Bevor es zum Aufeinandertreffen der jungen Hexe mit dem Herrscher über Oz kommt, vergehen allerdings rund zwei Filmstunden, denn Jon M. Chu nimmt sich für „Wicked: Teil 1“ mit einer Länge von 160 Minuten so viel Zeit, wie sie andere Musicals für ihre komplette Geschichte benötigen. Die gedehnte Laufzeit zahlt sich erzählerisch aber außergewöhnlich aus. Die einzelnen Musiknummern werden im Vergleich zur Bühnenversion teils erheblich und inhaltlich stets gewinnbringend erweitert; und auch die Schauplätze wie die prachtvolle Shiz-Universität, ihre Umgebung oder zum Finale hin die Smaragdstadt werden mit einer Detailfreude ausgestattet, die einen stimmungsvollen Hintergrund für die ebenso sorgfältig ausgemalten Charaktere bildet.
In dieser Welt, deren exakte Gesetze immer ein wenig schleierhaft bleiben – was auch 1939 bei „Der Zauberer von Oz“ schon galt –, sind die Verhältnisse untereinander alles andere als vorbildlich.

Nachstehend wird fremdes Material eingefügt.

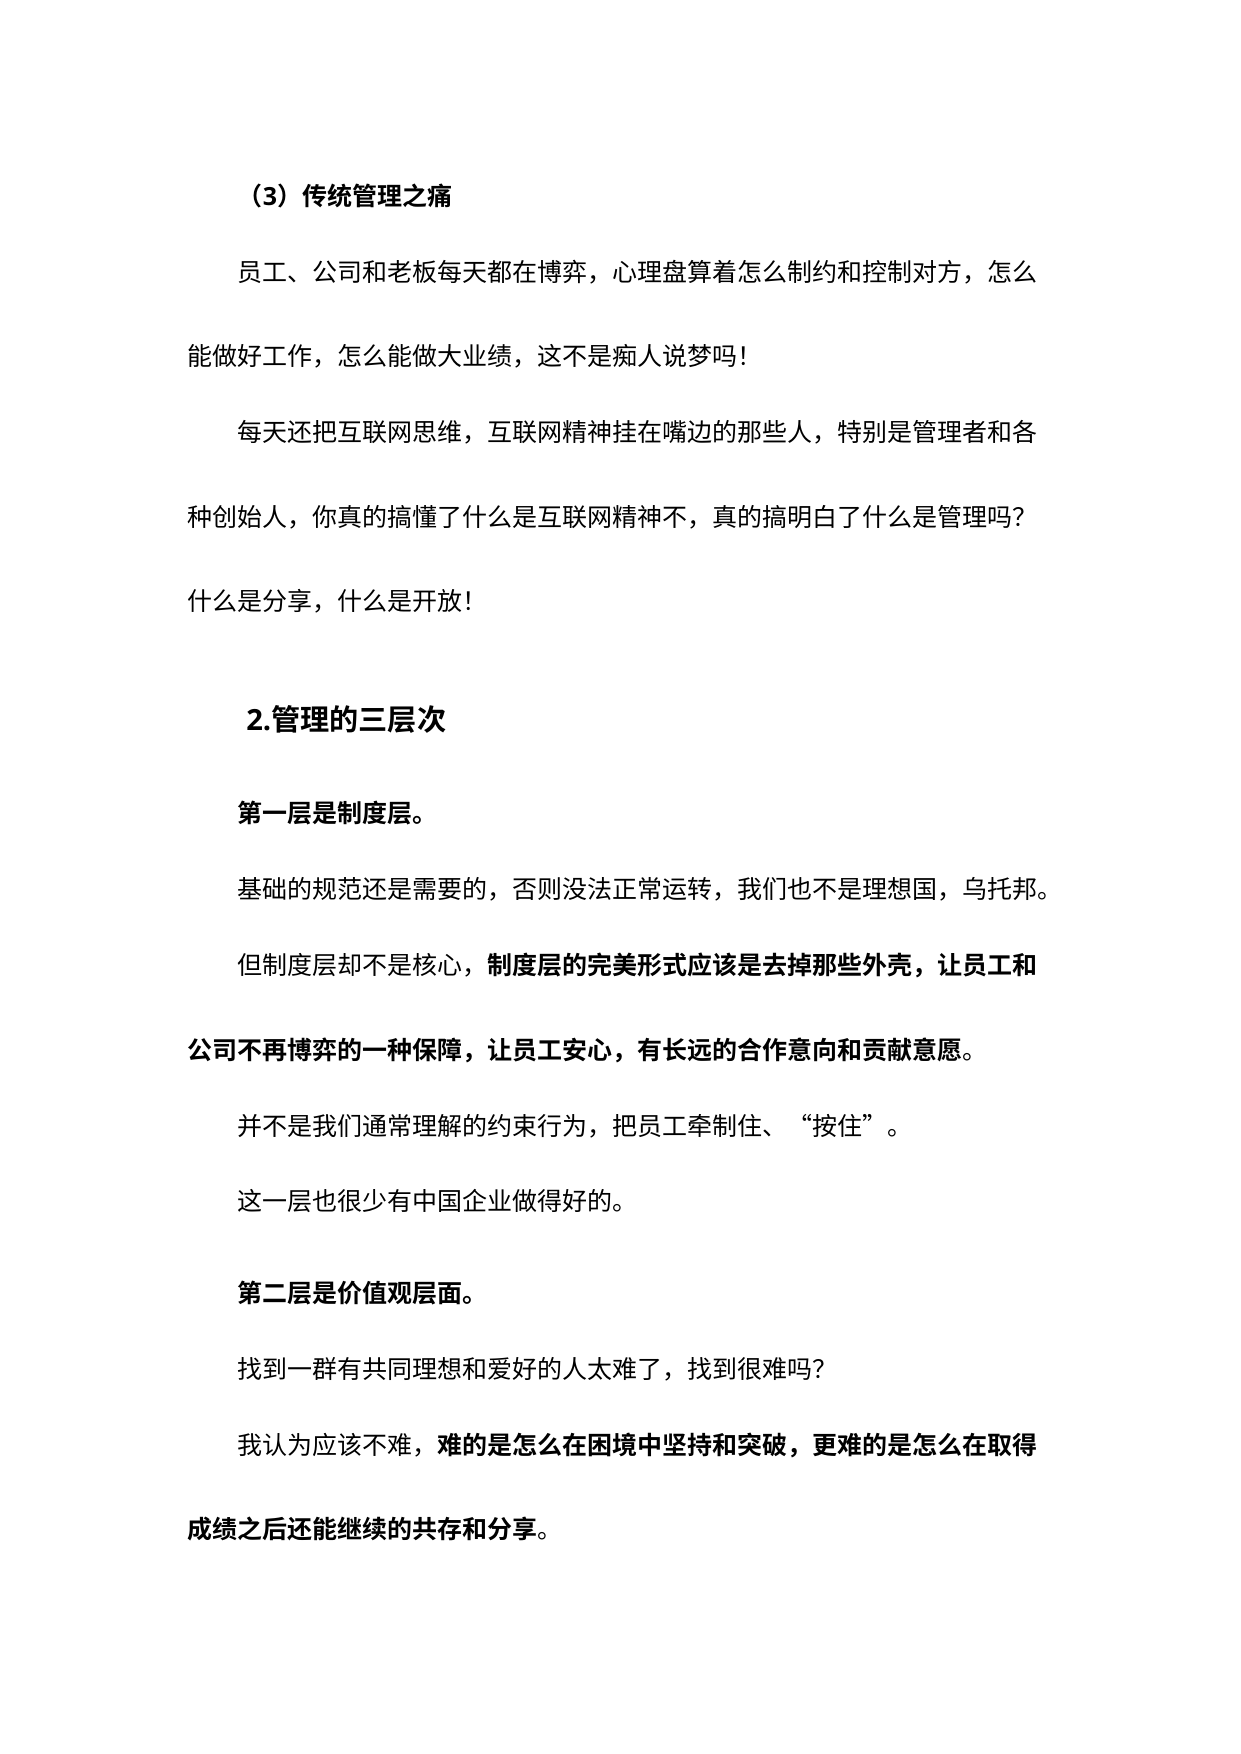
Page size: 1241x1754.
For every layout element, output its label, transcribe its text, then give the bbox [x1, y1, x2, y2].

text 第二层是价值观层面。 [187, 1259, 1053, 1324]
text 但制度层却不是核心，制度层的完美形式应该是去掉那些外壳，让员工和公司不再博弈的一种保障，让员工安心，有长远的合作意向和贡献意愿。 [187, 931, 1053, 1081]
text 员工、公司和老板每天都在博弈，心理盘算着怎么制约和控制对方，怎么能做好工作，怎么能做大业绩，这不是痴人说梦吗！ [187, 238, 1053, 387]
text （3）传统管理之痛 [187, 162, 1053, 227]
text 找到一群有共同理想和爱好的人太难了，找到很难吗？ [187, 1335, 1053, 1400]
text 每天还把互联网思维，互联网精神挂在嘴边的那些人，特别是管理者和各种创始人，你真的搞懂了什么是互联网精神不，真的搞明白了什么是管理吗？什么是分享，什么是开放！ [187, 398, 1053, 632]
text 基础的规范还是需要的，否则没法正常运转，我们也不是理想国，乌托邦。 [187, 855, 1053, 920]
text 我认为应该不难，难的是怎么在困境中坚持和突破，更难的是怎么在取得成绩之后还能继续的共存和分享。 [187, 1411, 1053, 1561]
text 第一层是制度层。 [187, 779, 1053, 844]
text 这一层也很少有中国企业做得好的。 [187, 1167, 1053, 1232]
text 并不是我们通常理解的约束行为，把员工牵制住、“按住”。 [187, 1092, 1053, 1157]
text 2.管理的三层次 [187, 686, 1053, 751]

Für Feindseligkeiten zwischen den Figuren öffnet das Tür und Tor. Die unterschwelligen Verweise auf eine Gesellschaft, die über die Ausgrenzung von Schwächeren und pompöse Inszenierungen am Laufen gehalten wird, besitzen trotz aller Verspieltheit eine pointierte Aktualität. Die Diskriminierung, wie sie vor allem Elphaba systematisch (und mit klarem rassistischem Unterton) erfährt, inszeniert Chu mit einer durchaus schmerzhaften Insistenz, bis zur Demütigung bei einem Tanzvergnügen, die leicht in eine Eskalation wie bei „Carrie – Des Satans jüngste Tochter“ münden könnte. Stattdessen aber gelingt es dem Film, sich in diesem Moment auch musikalisch ganz zurückzunehmen und über den Beweis des sich regenden Gewissens von Galinda vermeintliche Gewissheiten aus den Angeln zu heben. Fortan sind Elphaba und die von der Popsängerin Ariana Grande verkörperte Galinda gleichermaßen fesselnde Heldinnen, flankiert von einer Reihe ebenso kongenial besetzter Nebenfiguren.
Ungewöhnlich geglückte Musicalverfilmung
Obwohl allein schon die markanten Charaktere und die erzählerische Konzentration „Wicked“ über andere, eher bemüht bleibende filmische Schurkinnen-Rehabilitationen wie „Maleficent“ oder „Cruella“ hinausheben, präsentiert sich der Film auch formal als eine ungewöhnlich geglückte Musicalverfilmung. Wie schon bei „In the Heights“ beweist Chu sein Talent, große Massen-Tanzszenen ebenso inszenieren zu können wie die intimeren Songs von „Wicked“-Komponist Stephen Schwartz; und zudem hilft er den Hauptdarstellerinnen in den Solo- und Duett-Darbietungen, ihre Gesangsstimmen glänzen zu lassen.
Die entspannte Aura der Inszenierung kommt letztlich auch dadurch zustande, dass die größten erzählerischen Herausforderungen allesamt auf den zweiten Teil verschoben werden. Der Wandel Elphabas zum Hassobjekt von Oz, ihr Verhältnis zum Zauberer, die Genese der Bösen Hexe des Ostens und anderer wichtiger Figuren sowie insbesondere die Rückbindung von „Wicked“ an die vertraute Geschichte um das Mädchen Dorothy Gale sind allesamt herausfordernde Stränge, die in der Fortsetzung gemeistert werden wollen. Bis dahin aber darf der erste Teil einen Zauber entfalten, wie er im Kino der Attraktionen echte Seltenheit besitzt.